CD4⁺ T-cell help controls CD8⁺ T-cell memory via TRAIL-mediated activation-induced cell death

Nature 434, 88–93, 2005

Speaker : 賴柏吟                      Time : 14:10~15:00, 20 Apr 2005

Commentator : 徐麗君 博士            Place : Room 601

Abstract

A long-standing paradox in cellular immunology concerns the conditional requirement for CD4⁺ T-helper (T_H) cells in the priming of cytotoxic CD8⁺ T lymphocyte (CTL) response in vivo.

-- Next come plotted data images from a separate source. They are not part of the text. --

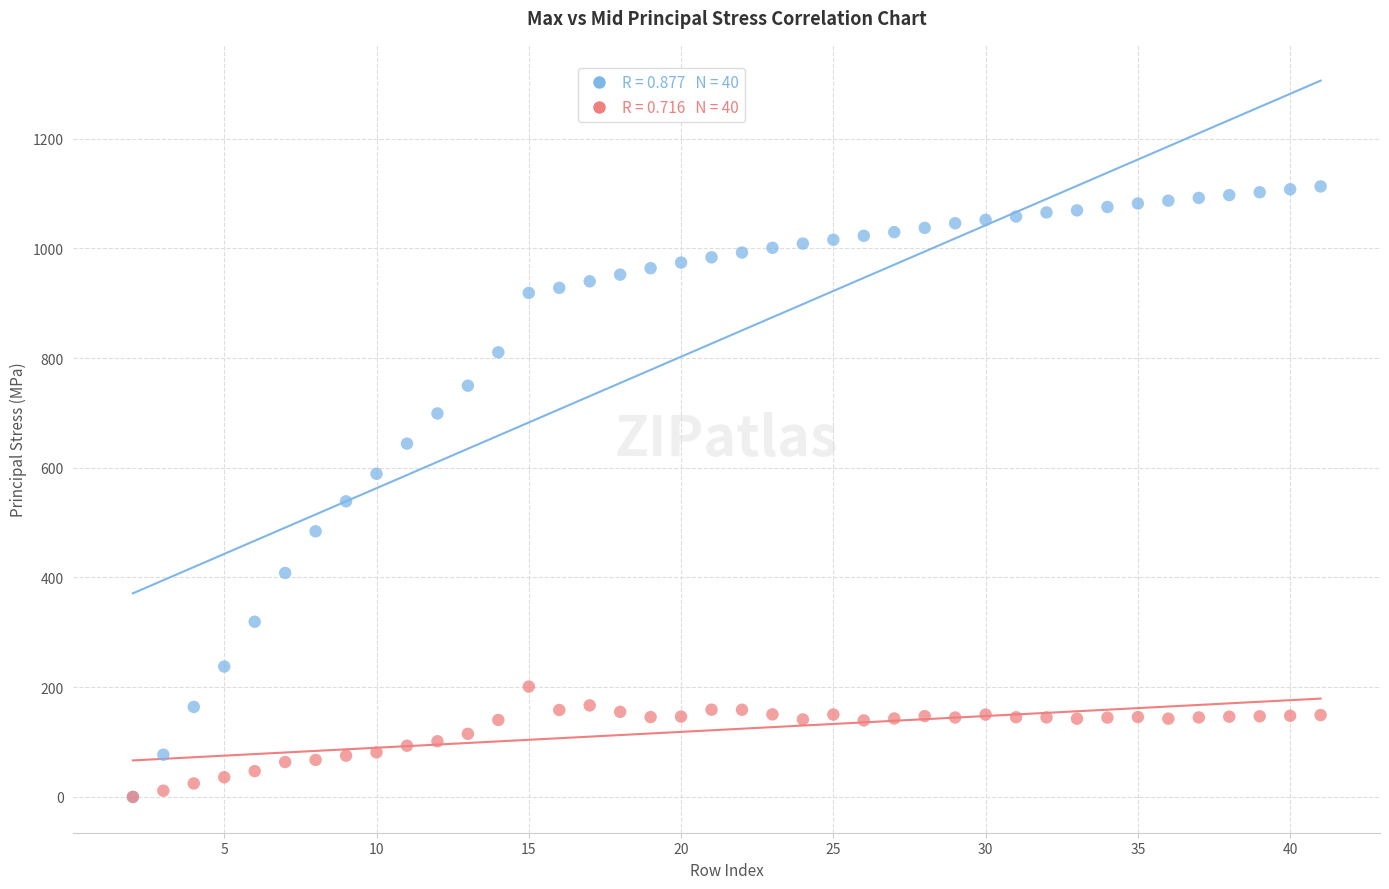

Across all series, what Y value is closest to 556?

538.9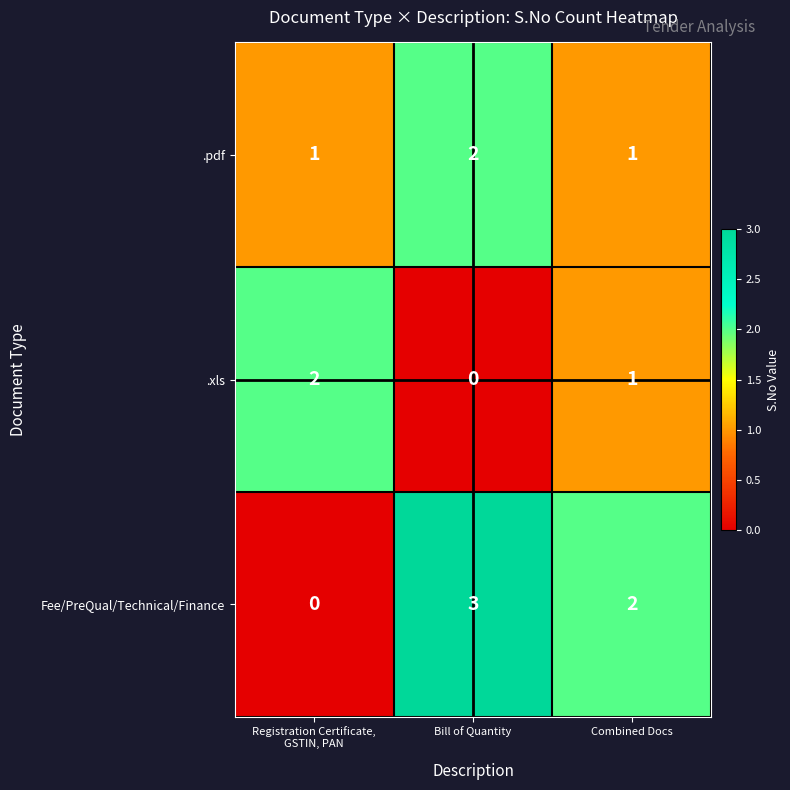

At which label is .xls closest to 1?

Combined Docs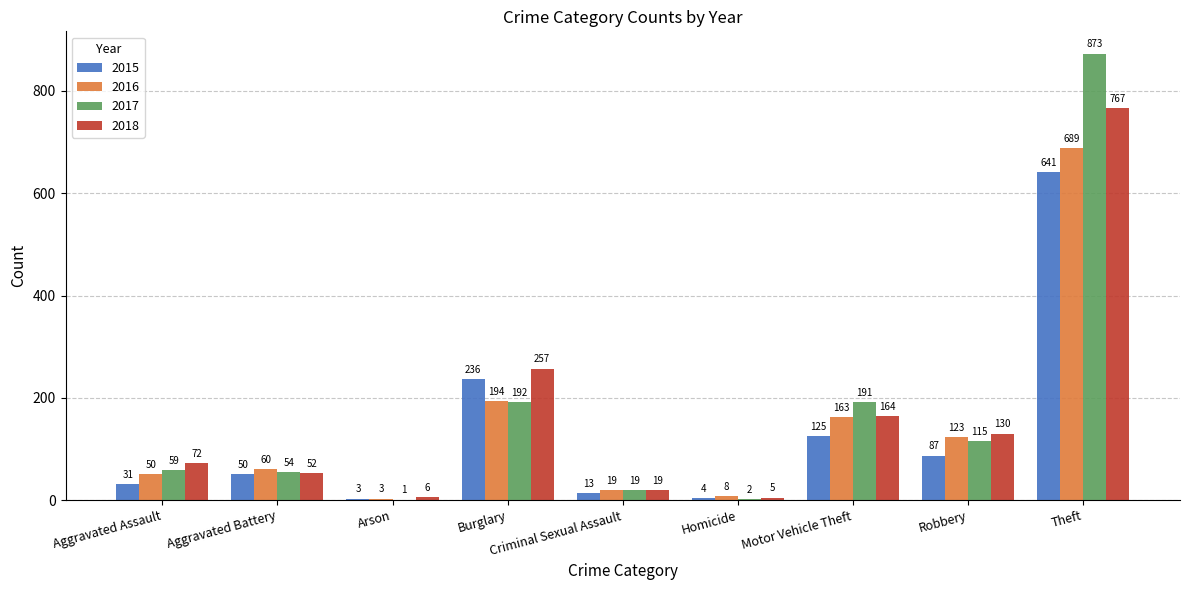

What is the maximum value shown in the chart?

873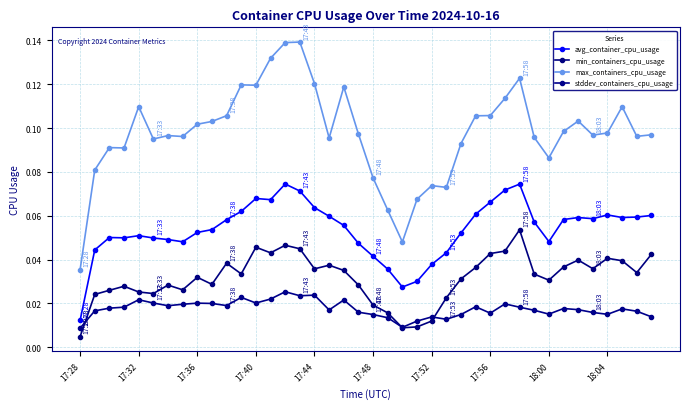

Rank the series by their maximum value, from highest to lowest.

max_containers_cpu_usage, avg_container_cpu_usage, min_containers_cpu_usage, stddev_containers_cpu_usage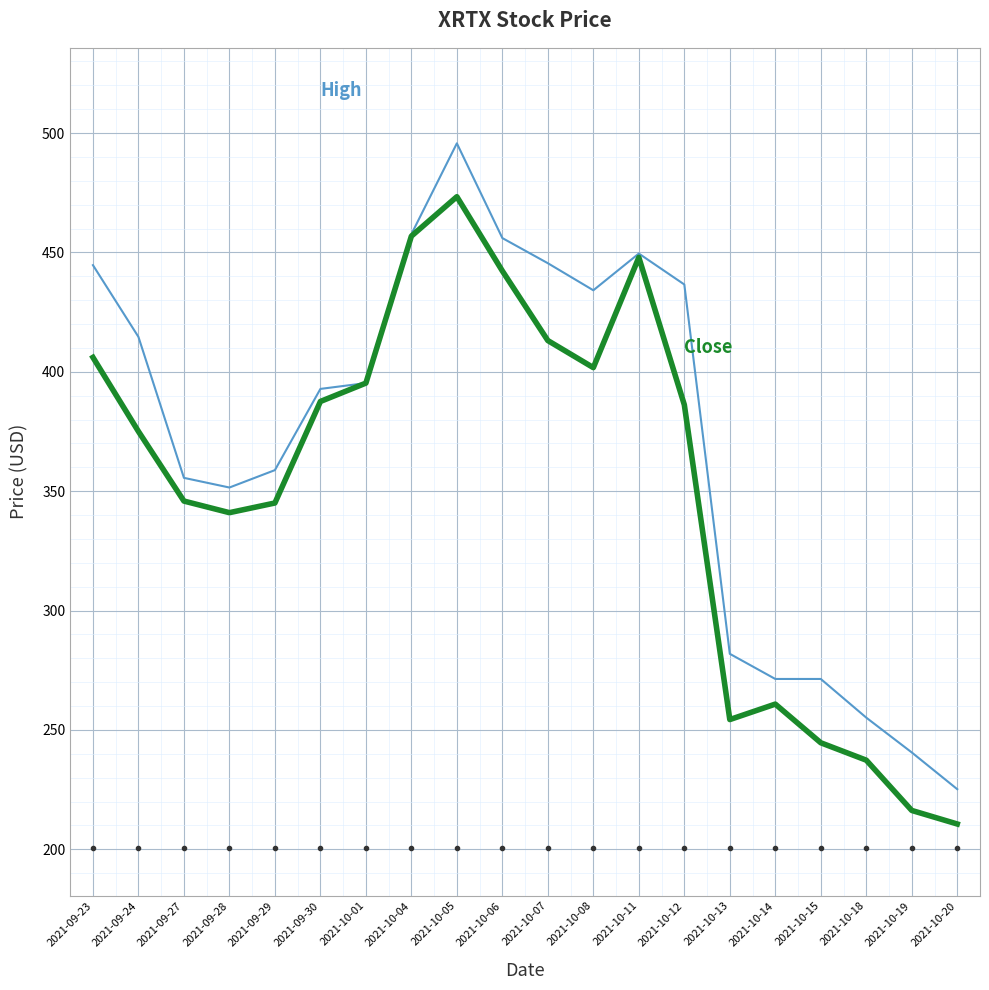

What position from the right is 2021-09-23?

20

The authors had demonstrated in their previous study that although both T_H-dependent and T_H-independent CTL can follow primary expansion, however, T_H-dependent CTL obtain a license for memory response during their first priming, which is the capacity for secondary expansion on re-encounter with antigen¹. Tumor necrosis factor-related apoptosis-inducing ligand (TRAIL) is a membrane protein belonging to the TNF family, which preferentially induces cell apoptosis in a wide variety of tumor cells but not in normal cells, leading to an interest in the clinical use of recombinant TRAIL for cancer immunotherapy². In this report, the authors explored T_H cells control CTL memory via regulating TRAIL expression in CTL during first priming. T_H-dependent CTL expressed anti-apoptotic proteins and underwent secondary expansion after restimulation whether T_H-independent CTL expressed TRAIL and went on apoptosis fate³. In conclusion, TRAIL may be relevant to the establishment and maintenance of peripheral tolerance, which may play a novel role in immune homeostasis.

References

1.          Janssen, E. M. et al. CD4⁺ T cells are required for secondary expansion and memory in CD8⁺ T lymphocytes. Nature 421, 852–856, 2003.

2.          French, L. E. and Tschopp, J. The TRAIL to selective tumor death. Nature Med. 5, 146-147, 1999.

3.          Janssen, E. M. et al. CD4⁺ T-cell help controls CD8⁺ T-cell memory via TRAIL-mediated activation-induced cell death. Nature 434, 88-93, 2005.